Reeser talked about spending years of building up invisible layers of protection around her, thinking that if she showed up a certain way or hid specific truths about herself, she’d be more well-liked and not have to deal with criticism.

“What I am finding is it just feels so much better in my body to be where I am truthfully, in my imperfection,” she said. “Because I think that’s the message that so many of us need to hear. We live in a culture that tells us that we’re broken for being human.”
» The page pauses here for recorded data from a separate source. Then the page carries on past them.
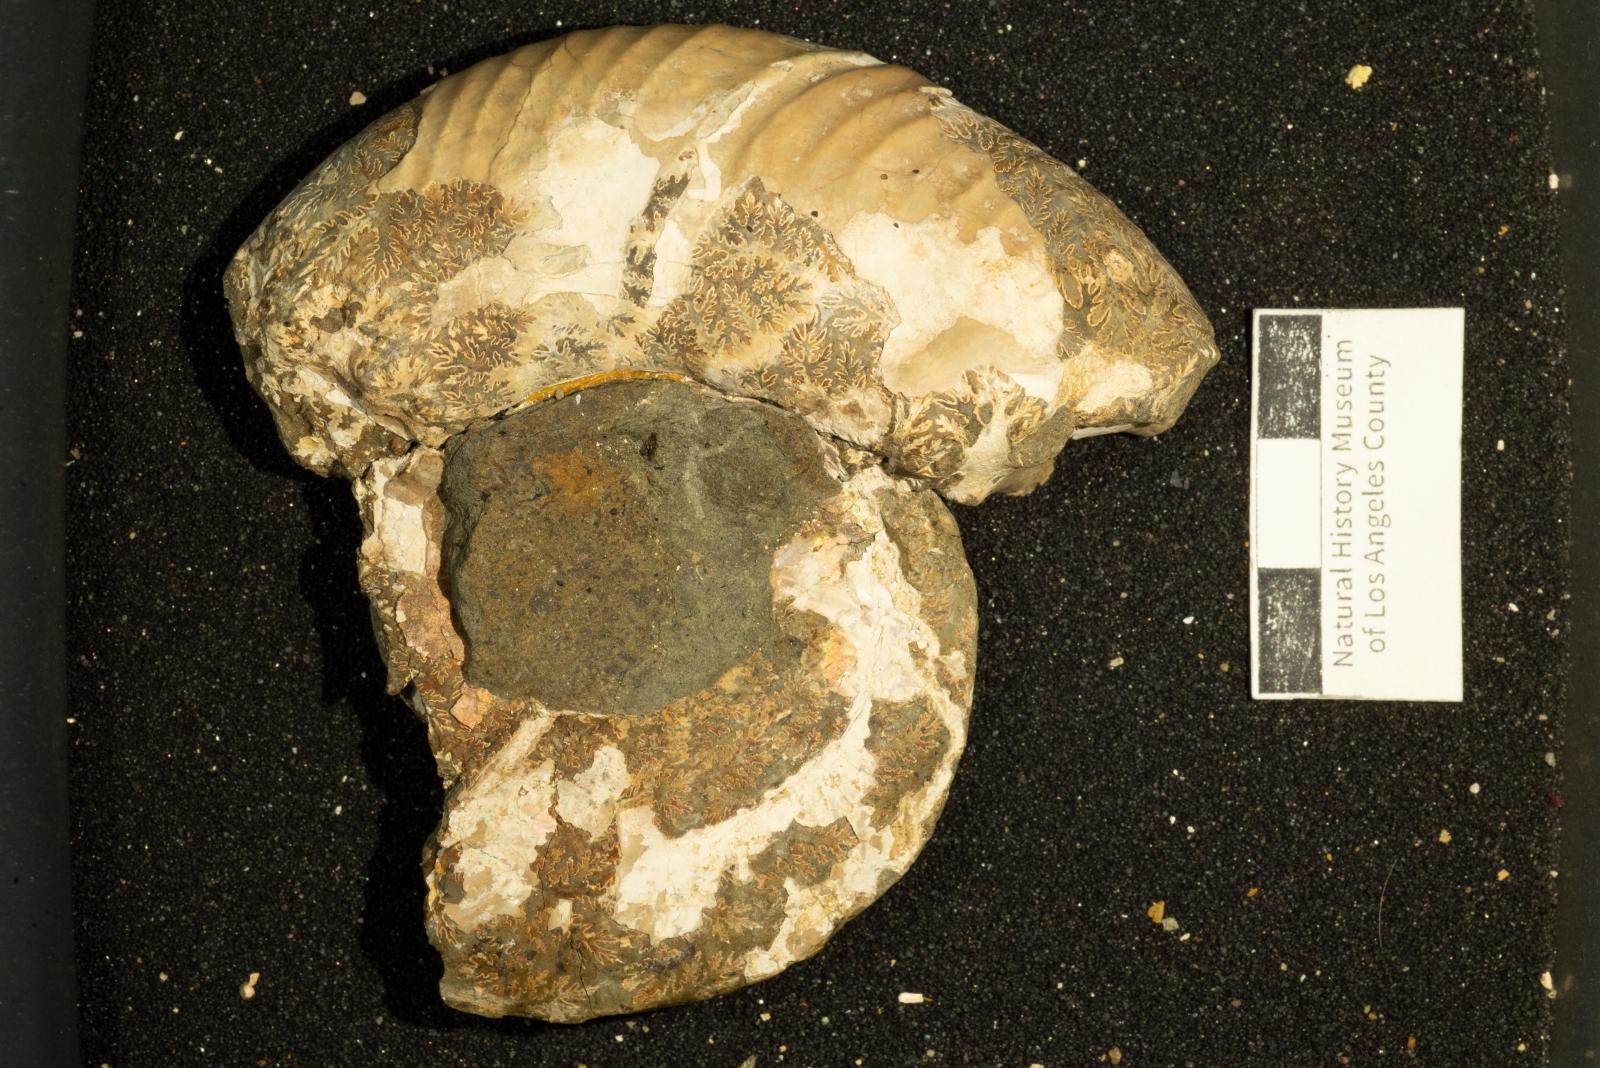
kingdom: Animalia
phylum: Mollusca
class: Cephalopoda
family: Desmoceratidae
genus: Puzosia
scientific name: Puzosia
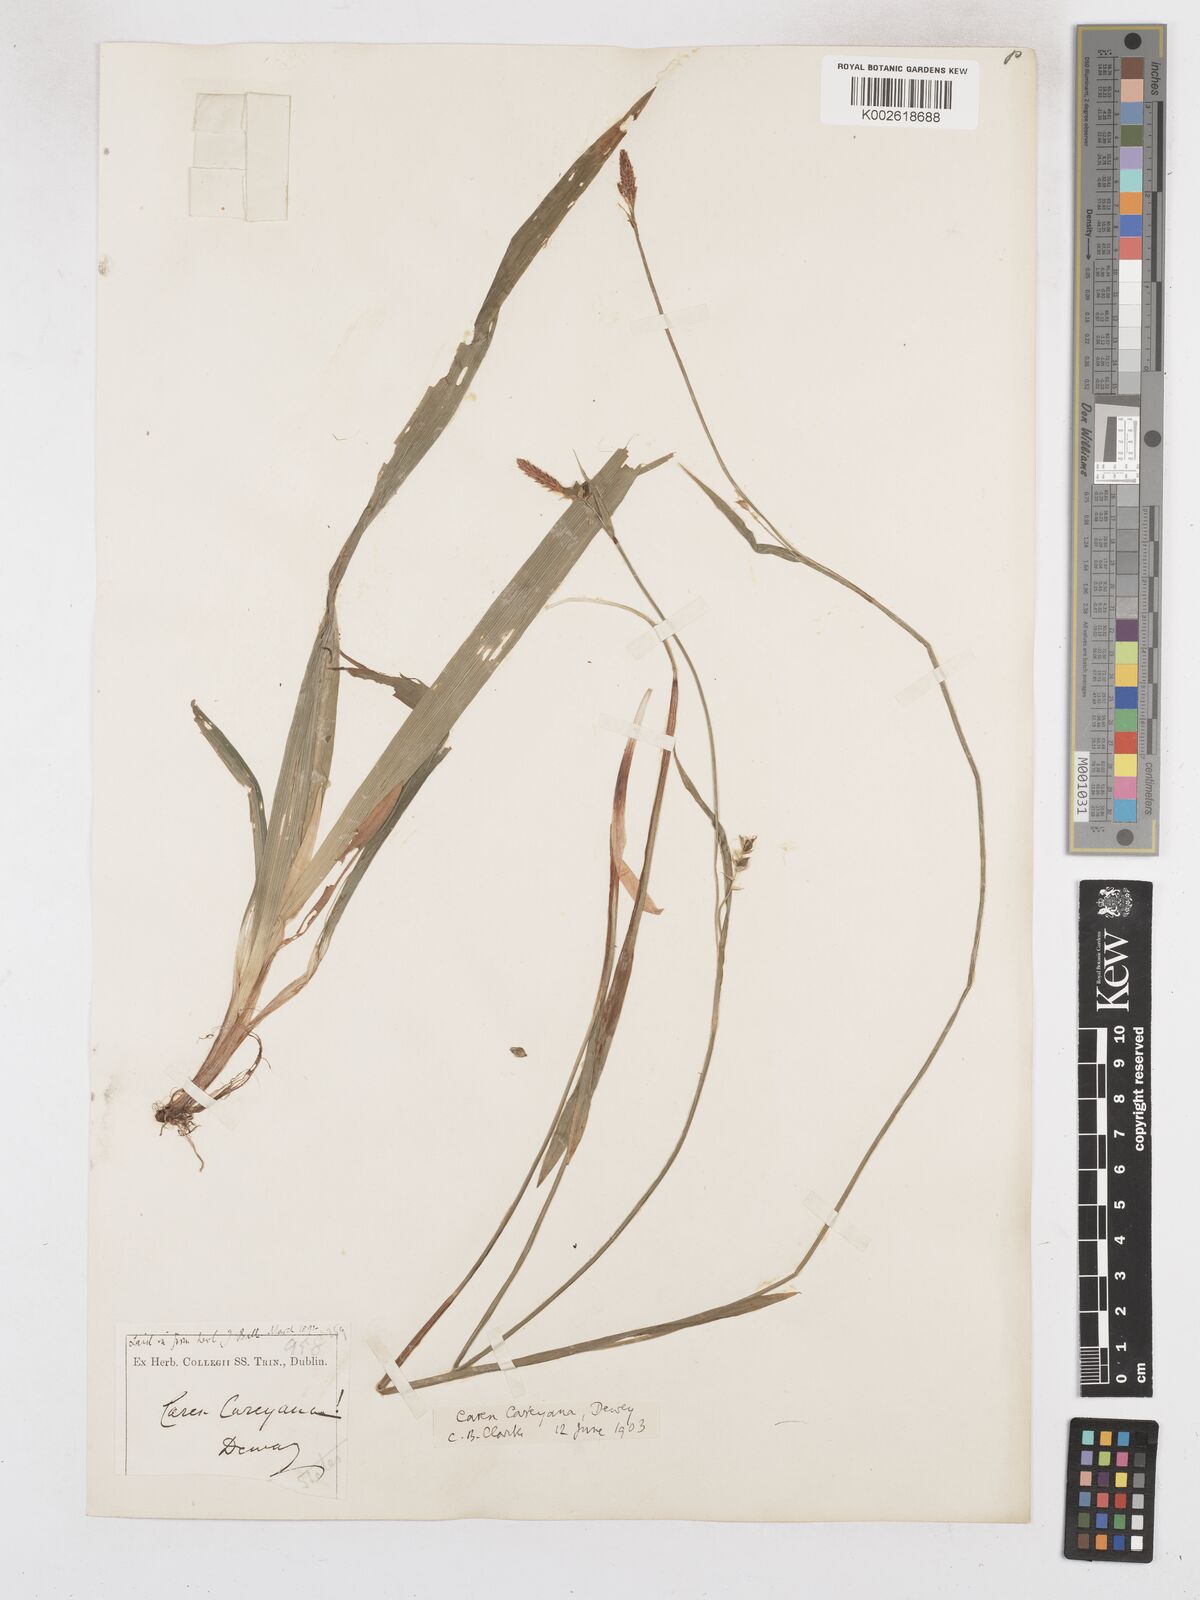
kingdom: Plantae
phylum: Tracheophyta
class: Liliopsida
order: Poales
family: Cyperaceae
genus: Carex
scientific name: Carex careyana
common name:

“I want to start showing up without all the coats, and without all the armor, because I think that’s what is needed right now,” she continued. “I think that’s what we all are learning how to do. So if somebody can watch my process and say, ‘Oh, that’s what that looks like’ and start to feel that in their own body and it can give them courage to take off a couple of their coats or suits of armor, then … I can’t imagine anything better to do with my day.”